─── TASK INPUTS
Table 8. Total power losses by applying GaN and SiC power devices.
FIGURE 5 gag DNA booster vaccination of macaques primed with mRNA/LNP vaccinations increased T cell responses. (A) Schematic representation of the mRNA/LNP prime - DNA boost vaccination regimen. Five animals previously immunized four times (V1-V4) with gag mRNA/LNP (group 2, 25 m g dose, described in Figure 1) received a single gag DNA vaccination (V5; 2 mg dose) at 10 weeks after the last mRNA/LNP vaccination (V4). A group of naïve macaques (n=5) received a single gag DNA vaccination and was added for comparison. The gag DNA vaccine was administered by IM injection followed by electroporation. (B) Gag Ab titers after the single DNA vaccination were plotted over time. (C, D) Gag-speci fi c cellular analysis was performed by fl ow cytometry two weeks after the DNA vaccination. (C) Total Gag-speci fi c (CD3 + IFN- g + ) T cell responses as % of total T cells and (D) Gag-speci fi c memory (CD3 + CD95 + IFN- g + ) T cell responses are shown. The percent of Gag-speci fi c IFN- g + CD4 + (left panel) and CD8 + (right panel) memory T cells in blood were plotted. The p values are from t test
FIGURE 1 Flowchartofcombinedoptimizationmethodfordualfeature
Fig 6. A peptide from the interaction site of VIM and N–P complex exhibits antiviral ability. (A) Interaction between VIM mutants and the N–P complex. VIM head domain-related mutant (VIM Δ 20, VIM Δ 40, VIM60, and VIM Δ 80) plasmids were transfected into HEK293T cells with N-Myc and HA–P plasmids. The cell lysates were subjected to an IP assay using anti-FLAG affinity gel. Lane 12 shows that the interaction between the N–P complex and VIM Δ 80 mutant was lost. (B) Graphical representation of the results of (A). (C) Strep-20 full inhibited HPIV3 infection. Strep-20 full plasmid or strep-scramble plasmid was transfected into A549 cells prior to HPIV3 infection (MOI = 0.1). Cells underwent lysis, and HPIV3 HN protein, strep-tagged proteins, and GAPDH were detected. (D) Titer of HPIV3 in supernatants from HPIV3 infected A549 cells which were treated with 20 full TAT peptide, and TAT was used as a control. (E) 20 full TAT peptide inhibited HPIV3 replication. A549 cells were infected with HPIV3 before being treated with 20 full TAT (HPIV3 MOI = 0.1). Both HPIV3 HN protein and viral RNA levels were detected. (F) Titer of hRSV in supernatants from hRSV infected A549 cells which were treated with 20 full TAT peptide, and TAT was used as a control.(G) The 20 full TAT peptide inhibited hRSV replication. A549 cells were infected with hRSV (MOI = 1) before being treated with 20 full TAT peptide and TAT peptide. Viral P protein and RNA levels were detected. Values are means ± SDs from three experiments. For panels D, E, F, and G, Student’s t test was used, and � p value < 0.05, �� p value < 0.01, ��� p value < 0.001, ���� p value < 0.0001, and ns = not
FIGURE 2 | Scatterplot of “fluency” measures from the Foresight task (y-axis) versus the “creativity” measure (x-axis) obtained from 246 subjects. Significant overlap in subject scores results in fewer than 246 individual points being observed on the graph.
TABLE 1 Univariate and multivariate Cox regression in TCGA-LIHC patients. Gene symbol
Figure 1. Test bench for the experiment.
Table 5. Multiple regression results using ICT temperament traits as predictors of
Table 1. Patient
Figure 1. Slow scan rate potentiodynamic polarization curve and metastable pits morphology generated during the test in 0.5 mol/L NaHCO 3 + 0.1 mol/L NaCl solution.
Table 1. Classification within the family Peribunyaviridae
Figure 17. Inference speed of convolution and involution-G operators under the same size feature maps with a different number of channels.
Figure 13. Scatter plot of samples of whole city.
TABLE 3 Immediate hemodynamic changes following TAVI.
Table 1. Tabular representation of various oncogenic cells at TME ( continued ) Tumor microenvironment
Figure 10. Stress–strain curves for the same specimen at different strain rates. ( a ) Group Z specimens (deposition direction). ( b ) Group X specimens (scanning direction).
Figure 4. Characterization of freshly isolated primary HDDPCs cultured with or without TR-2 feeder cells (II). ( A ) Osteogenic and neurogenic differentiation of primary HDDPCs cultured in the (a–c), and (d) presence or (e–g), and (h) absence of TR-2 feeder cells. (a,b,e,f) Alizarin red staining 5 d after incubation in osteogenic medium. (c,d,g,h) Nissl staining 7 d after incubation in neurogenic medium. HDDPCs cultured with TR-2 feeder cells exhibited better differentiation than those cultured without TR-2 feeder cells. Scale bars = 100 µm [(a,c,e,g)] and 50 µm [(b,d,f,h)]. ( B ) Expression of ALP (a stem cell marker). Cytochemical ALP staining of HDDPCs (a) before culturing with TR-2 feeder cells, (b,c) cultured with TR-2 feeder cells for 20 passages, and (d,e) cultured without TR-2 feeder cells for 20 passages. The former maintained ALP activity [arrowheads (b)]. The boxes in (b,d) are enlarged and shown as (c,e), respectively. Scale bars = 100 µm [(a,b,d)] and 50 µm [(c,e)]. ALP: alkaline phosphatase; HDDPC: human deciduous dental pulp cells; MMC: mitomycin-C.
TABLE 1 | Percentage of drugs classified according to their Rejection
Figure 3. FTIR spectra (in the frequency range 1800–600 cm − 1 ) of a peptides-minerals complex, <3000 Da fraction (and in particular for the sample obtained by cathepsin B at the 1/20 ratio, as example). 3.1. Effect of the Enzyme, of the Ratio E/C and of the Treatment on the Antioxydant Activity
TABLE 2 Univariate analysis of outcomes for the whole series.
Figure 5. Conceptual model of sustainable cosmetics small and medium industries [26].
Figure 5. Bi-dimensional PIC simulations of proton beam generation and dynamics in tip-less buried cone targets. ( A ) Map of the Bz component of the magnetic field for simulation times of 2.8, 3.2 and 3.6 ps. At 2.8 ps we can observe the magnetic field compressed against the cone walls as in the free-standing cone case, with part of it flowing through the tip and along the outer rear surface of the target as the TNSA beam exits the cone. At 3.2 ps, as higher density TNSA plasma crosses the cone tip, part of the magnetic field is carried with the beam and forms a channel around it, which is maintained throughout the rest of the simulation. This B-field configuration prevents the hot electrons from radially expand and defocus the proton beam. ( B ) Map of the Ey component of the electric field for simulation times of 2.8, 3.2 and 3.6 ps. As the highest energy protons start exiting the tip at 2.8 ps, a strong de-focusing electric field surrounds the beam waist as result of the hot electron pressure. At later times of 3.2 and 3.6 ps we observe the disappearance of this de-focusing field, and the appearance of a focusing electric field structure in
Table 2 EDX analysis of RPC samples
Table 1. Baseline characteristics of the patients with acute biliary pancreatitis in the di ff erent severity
──────
■ **PROBLEM DETAILS**
Set down, exactly as they appear above, all lines from the one that has "Table 1. Tabular" down to the one that has "Figure 5. Conceptual", including those two and no others.

■ **REPLY TO THE TASK**
Table 1. Tabular representation of various oncogenic cells at TME ( continued ) Tumor microenvironment
Figure 10. Stress–strain curves for the same specimen at different strain rates. ( a ) Group Z specimens (deposition direction). ( b ) Group X specimens (scanning direction).
Figure 4. Characterization of freshly isolated primary HDDPCs cultured with or without TR-2 feeder cells (II). ( A ) Osteogenic and neurogenic differentiation of primary HDDPCs cultured in the (a–c), and (d) presence or (e–g), and (h) absence of TR-2 feeder cells. (a,b,e,f) Alizarin red staining 5 d after incubation in osteogenic medium. (c,d,g,h) Nissl staining 7 d after incubation in neurogenic medium. HDDPCs cultured with TR-2 feeder cells exhibited better differentiation than those cultured without TR-2 feeder cells. Scale bars = 100 µm [(a,c,e,g)] and 50 µm [(b,d,f,h)]. ( B ) Expression of ALP (a stem cell marker). Cytochemical ALP staining of HDDPCs (a) before culturing with TR-2 feeder cells, (b,c) cultured with TR-2 feeder cells for 20 passages, and (d,e) cultured without TR-2 feeder cells for 20 passages. The former maintained ALP activity [arrowheads (b)]. The boxes in (b,d) are enlarged and shown as (c,e), respectively. Scale bars = 100 µm [(a,b,d)] and 50 µm [(c,e)]. ALP: alkaline phosphatase; HDDPC: human deciduous dental pulp cells; MMC: mitomycin-C.
TABLE 1 | Percentage of drugs classified according to their Rejection
Figure 3. FTIR spectra (in the frequency range 1800–600 cm − 1 ) of a peptides-minerals complex, <3000 Da fraction (and in particular for the sample obtained by cathepsin B at the 1/20 ratio, as example). 3.1. Effect of the Enzyme, of the Ratio E/C and of the Treatment on the Antioxydant Activity
TABLE 2 Univariate analysis of outcomes for the whole series.
Figure 5. Conceptual model of sustainable cosmetics small and medium industries [26].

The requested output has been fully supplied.